Start of Data listing
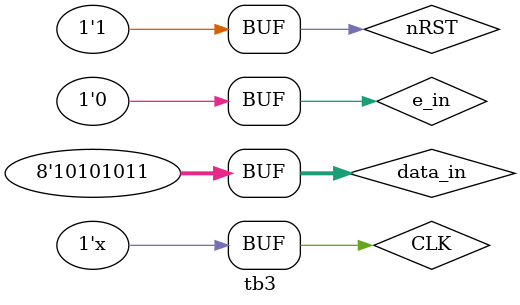
<source format=v>
module tb3;

reg nRST, CLK, e_in;
reg [7:0] data_in;
wire data_out, e_out;

pb3 U0(nRST, CLK, data_in, e_in, data_out, e_out);

always #5 CLK = ~CLK;

initial begin
	nRST = 1; CLK = 0; e_in = 0;
	#10 nRST = 0; 
	#10 nRST = 1; e_in = 1;
	#10 data_in = 8'b10101011;
	#10 e_in = 0;
end

endmodule

</source>
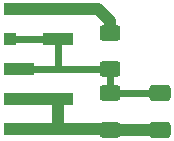
<source format=gbr>
%TF.GenerationSoftware,KiCad,Pcbnew,7.0.10-7.0.10~ubuntu22.04.1*%
%TF.CreationDate,2024-01-16T21:14:25+01:00*%
%TF.ProjectId,teszt5,7465737a-7435-42e6-9b69-6361645f7063,rev?*%
%TF.SameCoordinates,PX5f5e100PY5f5e100*%
%TF.FileFunction,Copper,L1,Top*%
%TF.FilePolarity,Positive*%
%FSLAX46Y46*%
G04 Gerber Fmt 4.6, Leading zero omitted, Abs format (unit mm)*
G04 Created by KiCad (PCBNEW 7.0.10-7.0.10~ubuntu22.04.1) date 2024-01-16 21:14:25*
%MOMM*%
%LPD*%
G01*
G04 APERTURE LIST*
G04 Aperture macros list*
%AMRoundRect*
0 Rectangle with rounded corners*
0 $1 Rounding radius*
0 $2 $3 $4 $5 $6 $7 $8 $9 X,Y pos of 4 corners*
0 Add a 4 corners polygon primitive as box body*
4,1,4,$2,$3,$4,$5,$6,$7,$8,$9,$2,$3,0*
0 Add four circle primitives for the rounded corners*
1,1,$1+$1,$2,$3*
1,1,$1+$1,$4,$5*
1,1,$1+$1,$6,$7*
1,1,$1+$1,$8,$9*
0 Add four rect primitives between the rounded corners*
20,1,$1+$1,$2,$3,$4,$5,0*
20,1,$1+$1,$4,$5,$6,$7,0*
20,1,$1+$1,$6,$7,$8,$9,0*
20,1,$1+$1,$8,$9,$2,$3,0*%
G04 Aperture macros list end*
%TA.AperFunction,SMDPad,CuDef*%
%ADD10R,1.000000X1.000000*%
%TD*%
%TA.AperFunction,SMDPad,CuDef*%
%ADD11RoundRect,0.250000X-0.625000X0.400000X-0.625000X-0.400000X0.625000X-0.400000X0.625000X0.400000X0*%
%TD*%
%TA.AperFunction,SMDPad,CuDef*%
%ADD12R,2.510000X1.000000*%
%TD*%
%TA.AperFunction,SMDPad,CuDef*%
%ADD13RoundRect,0.250000X-0.650000X0.412500X-0.650000X-0.412500X0.650000X-0.412500X0.650000X0.412500X0*%
%TD*%
%TA.AperFunction,Conductor*%
%ADD14C,1.000000*%
%TD*%
%TA.AperFunction,Conductor*%
%ADD15C,0.600000*%
%TD*%
G04 APERTURE END LIST*
D10*
%TO.P,TP4,1,1*%
%TO.N,gnd*%
X1750000Y5975000D03*
%TD*%
%TO.P,TP2,1,1*%
%TO.N,Net-(J1-Pin_2)*%
X1750000Y11050000D03*
%TD*%
D11*
%TO.P,R2,2*%
%TO.N,gnd*%
X10175000Y3400000D03*
%TO.P,R2,1*%
%TO.N,Net-(J1-Pin_2)*%
X10175000Y6500000D03*
%TD*%
%TO.P,R1,1*%
%TO.N,vcc*%
X10175000Y11625000D03*
%TO.P,R1,2*%
%TO.N,Net-(J1-Pin_2)*%
X10175000Y8525000D03*
%TD*%
D12*
%TO.P,J1,1,Pin_1*%
%TO.N,vcc*%
X2495000Y13580000D03*
%TO.P,J1,2,Pin_2*%
%TO.N,Net-(J1-Pin_2)*%
X5805000Y11040000D03*
%TO.P,J1,3,Pin_3*%
X2495000Y8500000D03*
%TO.P,J1,4,Pin_4*%
%TO.N,gnd*%
X5805000Y5960000D03*
%TO.P,J1,5,Pin_5*%
X2495000Y3420000D03*
%TD*%
D13*
%TO.P,C1,1*%
%TO.N,Net-(J1-Pin_2)*%
X14400000Y6512500D03*
%TO.P,C1,2*%
%TO.N,gnd*%
X14400000Y3387500D03*
%TD*%
D14*
%TO.N,gnd*%
X5805000Y5960000D02*
X1765000Y5960000D01*
X1765000Y5960000D02*
X1750000Y5975000D01*
D15*
%TO.N,Net-(J1-Pin_2)*%
X1750000Y11050000D02*
X5795000Y11050000D01*
X5795000Y11050000D02*
X5805000Y11040000D01*
D14*
%TO.N,gnd*%
X2495000Y3420000D02*
X5800000Y3420000D01*
X5800000Y3420000D02*
X10155000Y3420000D01*
X5805000Y3425000D02*
X5800000Y3420000D01*
X5805000Y5960000D02*
X5805000Y3425000D01*
X10155000Y3420000D02*
X10175000Y3400000D01*
D15*
%TO.N,Net-(J1-Pin_2)*%
X10175000Y6500000D02*
X10175000Y8525000D01*
X10175000Y8525000D02*
X5800000Y8525000D01*
X5800000Y8525000D02*
X2520000Y8525000D01*
X5805000Y11040000D02*
X5805000Y8530000D01*
X5805000Y8530000D02*
X5800000Y8525000D01*
X2520000Y8525000D02*
X2495000Y8500000D01*
X10175000Y6500000D02*
X14387500Y6500000D01*
X14387500Y6500000D02*
X14400000Y6512500D01*
D14*
%TO.N,gnd*%
X14400000Y3387500D02*
X14387500Y3400000D01*
X14387500Y3400000D02*
X10175000Y3400000D01*
%TO.N,vcc*%
X10175000Y11650000D02*
X10175000Y12600000D01*
X10175000Y12600000D02*
X9195000Y13580000D01*
X9195000Y13580000D02*
X2495000Y13580000D01*
D15*
%TO.N,Net-(J1-Pin_2)*%
X5725000Y11120000D02*
X5805000Y11040000D01*
X5805000Y11040000D02*
X5835000Y11070000D01*
%TD*%
M02*

</source>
End of Data listing
§ **Exercise brief**: Leave out the pictures and repeat the lines from the start of the material through the line with "20,1,$1+$1,$8,$9,$2,$3,0*%", inclusive.

§ **Task answer**:
<source format=v>
module tb3;

reg nRST, CLK, e_in;
reg [7:0] data_in;
wire data_out, e_out;

pb3 U0(nRST, CLK, data_in, e_in, data_out, e_out);

always #5 CLK = ~CLK;

initial begin
	nRST = 1; CLK = 0; e_in = 0;
	#10 nRST = 0; 
	#10 nRST = 1; e_in = 1;
	#10 data_in = 8'b10101011;
	#10 e_in = 0;
end

endmodule

</source>
<source format=gbr>
%TF.GenerationSoftware,KiCad,Pcbnew,7.0.10-7.0.10~ubuntu22.04.1*%
%TF.CreationDate,2024-01-16T21:14:25+01:00*%
%TF.ProjectId,teszt5,7465737a-7435-42e6-9b69-6361645f7063,rev?*%
%TF.SameCoordinates,PX5f5e100PY5f5e100*%
%TF.FileFunction,Copper,L1,Top*%
%TF.FilePolarity,Positive*%
%FSLAX46Y46*%
G04 Gerber Fmt 4.6, Leading zero omitted, Abs format (unit mm)*
G04 Created by KiCad (PCBNEW 7.0.10-7.0.10~ubuntu22.04.1) date 2024-01-16 21:14:25*
%MOMM*%
%LPD*%
G01*
G04 APERTURE LIST*
G04 Aperture macros list*
%AMRoundRect*
0 Rectangle with rounded corners*
0 $1 Rounding radius*
0 $2 $3 $4 $5 $6 $7 $8 $9 X,Y pos of 4 corners*
0 Add a 4 corners polygon primitive as box body*
4,1,4,$2,$3,$4,$5,$6,$7,$8,$9,$2,$3,0*
0 Add four circle primitives for the rounded corners*
1,1,$1+$1,$2,$3*
1,1,$1+$1,$4,$5*
1,1,$1+$1,$6,$7*
1,1,$1+$1,$8,$9*
0 Add four rect primitives between the rounded corners*
20,1,$1+$1,$2,$3,$4,$5,0*
20,1,$1+$1,$4,$5,$6,$7,0*
20,1,$1+$1,$6,$7,$8,$9,0*
20,1,$1+$1,$8,$9,$2,$3,0*%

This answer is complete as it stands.